# Canon 1dx vs Nikon d810



## IsaacImage (Aug 12, 2014)

Hello dear friends 
I'm shooting people mostly and was very interested in this comparison, 
So for those who is also interested here we go 

Canon 1dx + 85L at 1.8 on the left
and 
Nikon D810 + 85G 1.8 at 1.8 on the right 

I didn't use 1.4 Nikon version as in my opinion 1.8 much sharper at 1.8 and the rest apertures.
So enjoy.

In other hand love the sound and the filling of the d810 shutter it's just incredibly quiet.
and the weight of the Nikon combo much lighter 

But screw the weight and sound if 1dx giving me those results


----------



## Click (Aug 13, 2014)

Is it me, or the focus doesn't seem to be exactly on the eye with the D810?


----------



## IsaacImage (Aug 13, 2014)

Click said:


> Is it me, or the focus doesn't seem to be exactly on the eye with the D810?



It's not you 
it looks a bit off to my eye to , more like back focusing a bit, but sharpness on 1dx is way better.


----------



## Click (Aug 13, 2014)

IsaacImage said:


> ...but sharpness on 1dx is way better.



I totally agree with you


----------



## BL (Aug 13, 2014)

IsaacImage said:


> ...but sharpness on 1dx is way better.



could it just be that the 85L is sharper than the 85G? These types of comparisons are difficult to evaluate since it's not just the camera body under scrutiny here. The 85G looks like it hasn't been AFMA'd or something. If you look at the eyebrows on the 85G, they are sharp but OOF on the 85L.

I've never shot with the 85G let alone a modern Nikon, but my 85L is on par with your results.


----------



## Halfrack (Aug 13, 2014)

Focus is off, based on my eye and comparing the two iris details - the 1Dx is spot on and sharp, while the D810 gets muddy. Unless you strap your subject to a backboard and shoot from a tripod, reproducing the shots can be 'fun'.


----------



## privatebydesign (Aug 13, 2014)

To compare sharpness you have to normalise to the same size, you can't look at the same 100% enlargement as the Nikon will be enlarged much more.

Reduce the Nikon to the same size as the Canon and then compare sharpness, this is comparing 101.


----------



## raptor3x (Aug 13, 2014)

Focus is definitely off on the D810, look at the eyebrow.


----------



## helpful (Aug 13, 2014)

The experiment is flawed, and the photo shown has nothing whatsoever to do with the vague concept of "the D810's sharpness."

The sharpness in the picture is clearly limited by just about every other possible photographic factor other than the D810, so the D810's "sharpness" (whatever that means) is not even being measured here.

Besides, I happen to have a D810, so how is it that my "D810 sharpness" looks different?

(Note: this is definitely not the sharpest example from my D810. It is also flawed and limited by photographic factors other than the "D810's sharpness.")


----------



## 9VIII (Aug 13, 2014)

The D810 is obviously many times superior based of the texture on the forehead...


----------



## jrista (Aug 13, 2014)

privatebydesign said:


> To compare sharpness you have to normalise to the same size, you can't look at the same 100% enlargement as the Nikon will be enlarged much more.
> 
> Reduce the Nikon to the same size as the Canon and then compare sharpness, this is comparing 101.

__RECORD EXCERPTS__
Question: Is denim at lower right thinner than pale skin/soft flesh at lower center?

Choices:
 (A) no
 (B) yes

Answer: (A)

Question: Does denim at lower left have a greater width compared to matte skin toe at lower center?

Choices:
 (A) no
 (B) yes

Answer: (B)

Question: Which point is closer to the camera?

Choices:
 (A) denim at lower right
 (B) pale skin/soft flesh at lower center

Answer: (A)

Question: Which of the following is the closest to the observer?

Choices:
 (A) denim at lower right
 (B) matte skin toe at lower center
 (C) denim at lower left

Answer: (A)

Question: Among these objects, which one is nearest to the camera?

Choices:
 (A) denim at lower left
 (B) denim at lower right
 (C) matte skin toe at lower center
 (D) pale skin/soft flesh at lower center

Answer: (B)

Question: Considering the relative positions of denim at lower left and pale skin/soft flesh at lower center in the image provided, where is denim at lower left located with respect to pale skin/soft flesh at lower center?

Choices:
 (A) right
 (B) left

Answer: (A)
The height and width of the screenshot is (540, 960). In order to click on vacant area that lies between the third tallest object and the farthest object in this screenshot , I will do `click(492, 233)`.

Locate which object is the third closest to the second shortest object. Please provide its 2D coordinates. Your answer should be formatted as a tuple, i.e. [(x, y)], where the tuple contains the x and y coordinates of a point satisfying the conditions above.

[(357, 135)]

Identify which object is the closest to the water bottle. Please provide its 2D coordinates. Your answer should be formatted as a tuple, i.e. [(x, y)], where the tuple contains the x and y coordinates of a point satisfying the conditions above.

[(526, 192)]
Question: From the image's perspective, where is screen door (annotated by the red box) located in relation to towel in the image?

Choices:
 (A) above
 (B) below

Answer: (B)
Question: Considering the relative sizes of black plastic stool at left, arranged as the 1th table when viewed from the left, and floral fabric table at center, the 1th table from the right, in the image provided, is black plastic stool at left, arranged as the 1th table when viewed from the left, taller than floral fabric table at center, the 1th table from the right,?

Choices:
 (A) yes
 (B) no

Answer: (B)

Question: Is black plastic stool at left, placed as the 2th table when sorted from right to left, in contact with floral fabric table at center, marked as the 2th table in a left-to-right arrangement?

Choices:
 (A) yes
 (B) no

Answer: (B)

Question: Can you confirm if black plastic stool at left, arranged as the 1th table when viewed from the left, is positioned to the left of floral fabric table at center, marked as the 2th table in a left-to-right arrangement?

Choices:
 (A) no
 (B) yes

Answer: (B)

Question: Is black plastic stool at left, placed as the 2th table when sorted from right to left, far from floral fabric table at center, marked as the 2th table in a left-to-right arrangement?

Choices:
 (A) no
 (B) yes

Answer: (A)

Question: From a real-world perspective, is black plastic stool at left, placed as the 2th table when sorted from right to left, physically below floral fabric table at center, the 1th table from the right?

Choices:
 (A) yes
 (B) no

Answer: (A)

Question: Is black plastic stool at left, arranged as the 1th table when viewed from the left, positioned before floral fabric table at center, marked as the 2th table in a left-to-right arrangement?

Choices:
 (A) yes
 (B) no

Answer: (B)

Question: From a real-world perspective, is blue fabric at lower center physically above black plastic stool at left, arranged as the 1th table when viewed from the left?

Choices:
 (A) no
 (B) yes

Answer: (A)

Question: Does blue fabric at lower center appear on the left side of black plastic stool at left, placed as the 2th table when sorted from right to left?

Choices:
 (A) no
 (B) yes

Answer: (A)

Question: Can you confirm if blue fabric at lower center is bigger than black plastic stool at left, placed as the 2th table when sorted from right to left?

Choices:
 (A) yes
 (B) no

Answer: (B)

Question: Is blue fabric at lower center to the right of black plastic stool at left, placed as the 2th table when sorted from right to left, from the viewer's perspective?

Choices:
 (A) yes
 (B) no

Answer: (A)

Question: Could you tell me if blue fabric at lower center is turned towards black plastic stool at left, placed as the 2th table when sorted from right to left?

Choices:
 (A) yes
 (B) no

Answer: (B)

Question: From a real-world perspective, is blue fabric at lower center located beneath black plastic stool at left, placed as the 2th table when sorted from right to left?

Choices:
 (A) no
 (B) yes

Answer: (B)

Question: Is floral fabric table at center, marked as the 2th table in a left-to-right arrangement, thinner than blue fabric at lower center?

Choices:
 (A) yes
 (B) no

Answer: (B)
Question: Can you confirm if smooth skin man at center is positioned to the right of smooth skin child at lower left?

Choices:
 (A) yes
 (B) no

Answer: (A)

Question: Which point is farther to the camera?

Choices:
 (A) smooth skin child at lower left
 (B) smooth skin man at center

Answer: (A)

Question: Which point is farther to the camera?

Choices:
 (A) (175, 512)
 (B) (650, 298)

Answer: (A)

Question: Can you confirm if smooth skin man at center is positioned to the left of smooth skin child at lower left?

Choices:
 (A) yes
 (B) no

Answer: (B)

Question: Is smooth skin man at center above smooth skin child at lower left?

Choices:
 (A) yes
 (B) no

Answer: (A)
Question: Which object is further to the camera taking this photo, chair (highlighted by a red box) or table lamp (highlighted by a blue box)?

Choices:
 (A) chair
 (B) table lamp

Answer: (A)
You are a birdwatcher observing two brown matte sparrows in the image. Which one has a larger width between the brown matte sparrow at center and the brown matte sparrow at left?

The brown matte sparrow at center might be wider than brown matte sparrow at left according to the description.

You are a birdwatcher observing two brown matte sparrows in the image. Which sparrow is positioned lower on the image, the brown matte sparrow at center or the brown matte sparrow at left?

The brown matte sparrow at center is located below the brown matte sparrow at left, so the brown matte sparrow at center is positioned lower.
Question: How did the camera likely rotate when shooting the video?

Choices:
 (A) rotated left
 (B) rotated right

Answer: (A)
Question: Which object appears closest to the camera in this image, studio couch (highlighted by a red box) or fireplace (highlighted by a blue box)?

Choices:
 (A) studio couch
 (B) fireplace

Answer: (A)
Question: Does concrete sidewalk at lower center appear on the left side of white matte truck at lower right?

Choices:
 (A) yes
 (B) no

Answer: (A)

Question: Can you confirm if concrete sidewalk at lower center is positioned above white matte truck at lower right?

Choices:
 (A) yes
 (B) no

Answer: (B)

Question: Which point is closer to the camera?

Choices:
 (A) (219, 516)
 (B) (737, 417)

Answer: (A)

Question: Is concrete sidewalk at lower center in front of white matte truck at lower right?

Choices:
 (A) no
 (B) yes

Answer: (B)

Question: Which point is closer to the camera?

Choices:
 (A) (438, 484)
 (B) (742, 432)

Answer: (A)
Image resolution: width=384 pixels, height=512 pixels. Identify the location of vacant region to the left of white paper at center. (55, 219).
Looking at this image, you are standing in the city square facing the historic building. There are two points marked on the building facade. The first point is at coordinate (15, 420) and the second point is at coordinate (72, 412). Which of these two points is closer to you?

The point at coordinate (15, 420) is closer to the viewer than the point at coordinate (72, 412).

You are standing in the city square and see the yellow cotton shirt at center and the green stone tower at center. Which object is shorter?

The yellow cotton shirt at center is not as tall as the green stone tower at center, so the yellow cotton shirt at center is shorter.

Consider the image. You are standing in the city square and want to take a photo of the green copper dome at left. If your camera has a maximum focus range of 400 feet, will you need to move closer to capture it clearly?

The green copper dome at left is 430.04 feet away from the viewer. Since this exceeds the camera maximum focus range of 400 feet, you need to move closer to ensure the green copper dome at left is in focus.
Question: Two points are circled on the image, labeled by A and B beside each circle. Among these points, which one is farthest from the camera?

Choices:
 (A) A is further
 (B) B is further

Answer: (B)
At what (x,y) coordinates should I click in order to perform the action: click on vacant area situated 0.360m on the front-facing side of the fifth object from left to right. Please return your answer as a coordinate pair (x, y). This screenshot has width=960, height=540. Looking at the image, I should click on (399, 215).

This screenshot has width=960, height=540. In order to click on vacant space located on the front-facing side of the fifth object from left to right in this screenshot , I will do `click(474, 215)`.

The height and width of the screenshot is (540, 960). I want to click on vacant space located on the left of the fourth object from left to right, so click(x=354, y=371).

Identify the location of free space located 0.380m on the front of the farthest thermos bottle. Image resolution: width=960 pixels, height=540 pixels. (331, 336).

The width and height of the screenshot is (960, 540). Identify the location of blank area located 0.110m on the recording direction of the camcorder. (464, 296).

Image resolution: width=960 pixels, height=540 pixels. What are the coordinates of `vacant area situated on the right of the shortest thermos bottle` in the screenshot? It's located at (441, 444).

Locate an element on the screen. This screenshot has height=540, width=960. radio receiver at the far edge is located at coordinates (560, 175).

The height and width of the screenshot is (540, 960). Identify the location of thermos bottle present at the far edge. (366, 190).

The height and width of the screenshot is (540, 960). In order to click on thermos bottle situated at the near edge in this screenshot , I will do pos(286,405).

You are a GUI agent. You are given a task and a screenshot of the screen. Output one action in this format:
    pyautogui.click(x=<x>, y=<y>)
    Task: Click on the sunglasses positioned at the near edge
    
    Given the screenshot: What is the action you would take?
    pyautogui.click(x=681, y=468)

__PROBLEM SET__
a – In the Canon 1dx vs Nikon d810 thread, which posts begin by quoting another poster? For each one, give the poster's username and the username being quoted.
b – Repeat everything in the Canon 1dx vs Nikon d810 thread from "## BL (Aug 13, 2014)" down to "on the 85L.".
c – According to privatebydesign in the Canon 1dx vs Nikon d810 thread, what must be done to the Nikon image before its sharpness is compared with the Canon's?

__COMPLETE ANSWERS__
a –
IsaacImage, quoting Click
Click, quoting IsaacImage
BL, quoting IsaacImage
jrista, quoting privatebydesign

b –
## BL (Aug 13, 2014)

IsaacImage said:


> ...but sharpness on 1dx is way better.



could it just be that the 85L is sharper than the 85G? These types of comparisons are difficult to evaluate since it's not just the camera body under scrutiny here. The 85G looks like it hasn't been AFMA'd or something. If you look at the eyebrows on the 85G, they are sharp but OOF on the 85L.

c – It must be reduced to the same size as the Canon image.